Request: Pull out each line of the entries below that contains the word "with".

#### Task input

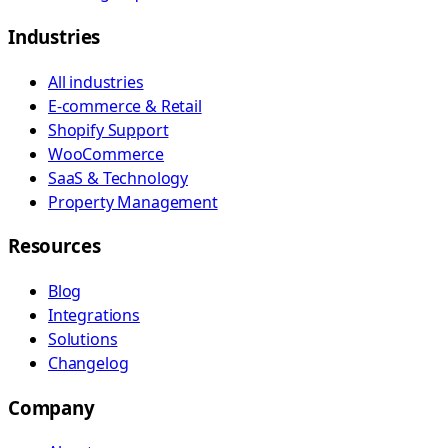
Industries
All industries
E-commerce & Retail
Shopify Support
WooCommerce
SaaS & Technology
Property Management
Resources
Blog
Integrations
Solutions
Changelog
Company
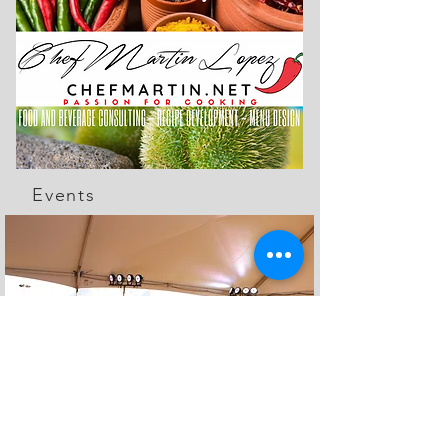
Events
The Feed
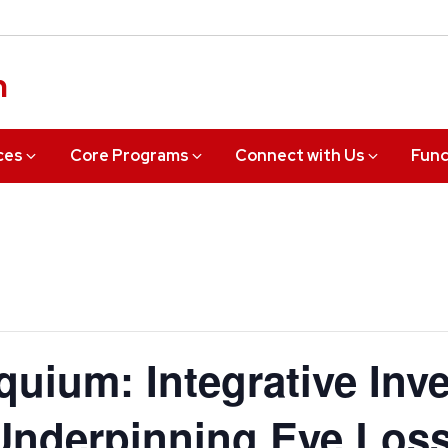
n
ces
Core Programs
Connect with Us
Fund
uium: Integrative Inve
nderpinning Eye Loss 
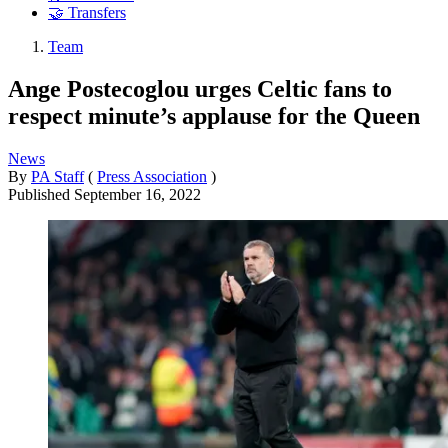
🤝 Transfers
Team
Ange Postecoglou urges Celtic fans to
respect minute’s applause for the Queen
News
By
PA Staff
(
Press Association
)
Published
September 16, 2022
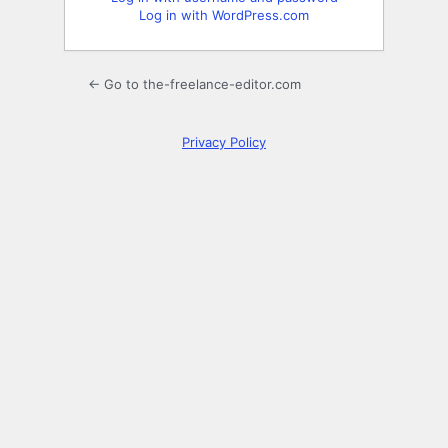
Log in with WordPress.com
← Go to the-freelance-editor.com
Privacy Policy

########

Written response:
Connect with Us
Log in with WordPress.com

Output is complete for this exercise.